Page excerpt start
# Normalizing Messy Financial Data

As a Financial Analyst, most of my work takes place in Excel and one of my monthly routines is to consolidate financial information from various, remote business units; I achieve this by providing each business unit with an Excel template that is to be filled out. Unfortunately, since most data is user-inputted, I often receive excel templates that have typos, miscategorizations, and other errors that make consolidation a nightmare. Unfortunately,  excel isn't powerful enough to handle most unstructured data. However, we can leverage Python to identify and correct user-inputted errors fairly easily.

The packages that we'll use in this tutorial are the following:
- [pandas](http://pandas.pydata.org/)
 - Helps import and manipulate csv data
- [pandasql](https://pypi.python.org/pypi/pandasql)
 - Performs queries on csv data
- [fuzzywuzzy](https://pypi.python.org/pypi/fuzzywuzzy)
 - Assists with analyzing text data
- [openpyxl](https://openpyxl.readthedocs.io/en/default/)
 - Enables writing to excel

 

## The Data
Before we begin, it might be worth digging into the details of our problem and our proposed solution - taking time to plan may pay dividends in the near future. 

First, let us consider the incoming data. As previously mentioned, users are submitting financial data; the financial data includes the following information:

- Fiscal Year (i.e "2016"
- Fiscal Month (i.e "01" = January)
- Expense Detail (e.g "Board of Director Fees"... or in some cases "Broad Fees" [typo implied])
- Expense value ($)

While most of the aforementioned information is fairly straight forward, I often see errors within the "Expense Detail" field. The "Expense Detail" is merely a description of the type of expense - often, the type of expense is subjective to the accountants' interpretation. As a result, I often see similar but *slightly* nonstandardized expense categories (thus causing a problem during consolidation). 

## Our Approach
In order to reconcile variations in "Expense Details", we'll have to declare standard, `accepted` values. The `accepted` values will be the following:

- 'Severance'
- 'Legal Fees'
- 'Import & Export Fees'
- 'I.T. Fees'
- 'Board Fees'
- 'Acquisition Fees'

Each user-inputted Expense will be compared against the 'accepted' values. If the user inputs are closely related, we will replace the original, user-inputted value with our `accepted` value.
Page excerpt end
Data extract start
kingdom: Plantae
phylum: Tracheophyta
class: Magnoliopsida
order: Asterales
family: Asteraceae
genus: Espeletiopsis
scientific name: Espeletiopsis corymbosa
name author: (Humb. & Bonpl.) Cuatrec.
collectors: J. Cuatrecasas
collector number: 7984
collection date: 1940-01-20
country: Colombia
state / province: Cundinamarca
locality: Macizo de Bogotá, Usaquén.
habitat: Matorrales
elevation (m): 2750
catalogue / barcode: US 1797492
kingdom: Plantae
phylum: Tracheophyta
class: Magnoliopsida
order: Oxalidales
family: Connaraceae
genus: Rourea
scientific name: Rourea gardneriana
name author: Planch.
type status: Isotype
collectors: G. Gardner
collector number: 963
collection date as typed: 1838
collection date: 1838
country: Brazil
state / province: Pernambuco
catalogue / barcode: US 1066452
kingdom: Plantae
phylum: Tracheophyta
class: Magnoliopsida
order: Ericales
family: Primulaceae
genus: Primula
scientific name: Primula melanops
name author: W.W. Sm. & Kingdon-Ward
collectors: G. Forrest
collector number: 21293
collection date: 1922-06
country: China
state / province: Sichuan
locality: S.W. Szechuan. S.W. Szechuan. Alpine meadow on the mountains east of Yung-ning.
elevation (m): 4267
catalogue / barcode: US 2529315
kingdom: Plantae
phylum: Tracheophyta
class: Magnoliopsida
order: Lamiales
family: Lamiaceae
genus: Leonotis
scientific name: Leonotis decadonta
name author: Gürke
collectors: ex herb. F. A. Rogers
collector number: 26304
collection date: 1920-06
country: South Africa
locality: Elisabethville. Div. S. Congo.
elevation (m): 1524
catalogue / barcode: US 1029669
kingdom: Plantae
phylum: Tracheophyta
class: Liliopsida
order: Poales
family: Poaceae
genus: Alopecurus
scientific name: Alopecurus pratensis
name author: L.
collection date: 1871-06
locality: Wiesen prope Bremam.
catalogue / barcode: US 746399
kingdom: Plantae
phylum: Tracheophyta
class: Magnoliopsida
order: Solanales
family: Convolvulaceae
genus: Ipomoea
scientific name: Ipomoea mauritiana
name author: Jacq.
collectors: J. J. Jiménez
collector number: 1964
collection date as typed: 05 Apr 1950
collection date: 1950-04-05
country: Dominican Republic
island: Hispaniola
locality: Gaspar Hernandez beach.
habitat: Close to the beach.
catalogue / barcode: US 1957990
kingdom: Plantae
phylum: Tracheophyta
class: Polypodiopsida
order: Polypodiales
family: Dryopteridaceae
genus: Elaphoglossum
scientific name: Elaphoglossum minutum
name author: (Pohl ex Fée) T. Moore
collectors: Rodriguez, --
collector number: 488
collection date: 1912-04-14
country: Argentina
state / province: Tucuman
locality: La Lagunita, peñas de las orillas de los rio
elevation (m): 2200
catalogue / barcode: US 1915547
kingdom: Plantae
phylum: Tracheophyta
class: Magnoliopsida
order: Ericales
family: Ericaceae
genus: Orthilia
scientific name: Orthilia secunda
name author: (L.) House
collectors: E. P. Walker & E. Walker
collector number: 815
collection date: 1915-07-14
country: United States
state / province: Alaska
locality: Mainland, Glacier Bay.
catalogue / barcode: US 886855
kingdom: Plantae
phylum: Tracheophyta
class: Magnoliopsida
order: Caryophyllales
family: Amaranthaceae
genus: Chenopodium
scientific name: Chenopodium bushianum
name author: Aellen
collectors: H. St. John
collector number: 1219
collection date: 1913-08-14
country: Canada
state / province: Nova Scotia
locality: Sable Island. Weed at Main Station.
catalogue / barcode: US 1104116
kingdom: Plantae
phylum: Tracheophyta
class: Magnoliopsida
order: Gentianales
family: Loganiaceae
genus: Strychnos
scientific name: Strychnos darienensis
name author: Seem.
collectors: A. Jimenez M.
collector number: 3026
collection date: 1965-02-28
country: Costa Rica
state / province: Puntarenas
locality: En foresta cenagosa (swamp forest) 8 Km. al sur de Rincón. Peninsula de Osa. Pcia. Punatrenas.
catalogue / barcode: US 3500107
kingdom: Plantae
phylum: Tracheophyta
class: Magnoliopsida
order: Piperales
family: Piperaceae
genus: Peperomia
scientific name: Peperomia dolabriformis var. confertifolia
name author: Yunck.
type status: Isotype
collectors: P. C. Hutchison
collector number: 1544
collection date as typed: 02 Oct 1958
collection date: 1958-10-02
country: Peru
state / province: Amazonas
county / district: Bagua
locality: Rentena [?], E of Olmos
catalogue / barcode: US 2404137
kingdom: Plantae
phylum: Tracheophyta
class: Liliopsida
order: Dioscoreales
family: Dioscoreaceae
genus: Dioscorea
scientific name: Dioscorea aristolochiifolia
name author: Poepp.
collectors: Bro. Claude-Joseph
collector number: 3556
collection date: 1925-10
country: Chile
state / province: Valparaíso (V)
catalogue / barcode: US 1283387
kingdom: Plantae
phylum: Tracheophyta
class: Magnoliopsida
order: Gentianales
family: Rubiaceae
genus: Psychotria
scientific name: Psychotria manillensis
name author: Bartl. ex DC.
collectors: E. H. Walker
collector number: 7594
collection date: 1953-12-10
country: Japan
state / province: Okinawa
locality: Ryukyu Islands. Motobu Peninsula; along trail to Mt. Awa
Data extract end
* _Exercise details_
Reproduce word for word the passage of the financial data tutorial starting at "- Helps import" and ending at "- [openpyxl](https://openpyxl.readthedocs.io/en/default/)". The records were drawn from a separate source.

* _Finished exercise_
- Helps import and manipulate csv data
- [pandasql](https://pypi.python.org/pypi/pandasql)
 - Performs queries on csv data
- [fuzzywuzzy](https://pypi.python.org/pypi/fuzzywuzzy)
 - Assists with analyzing text data
- [openpyxl](https://openpyxl.readthedocs.io/en/default/)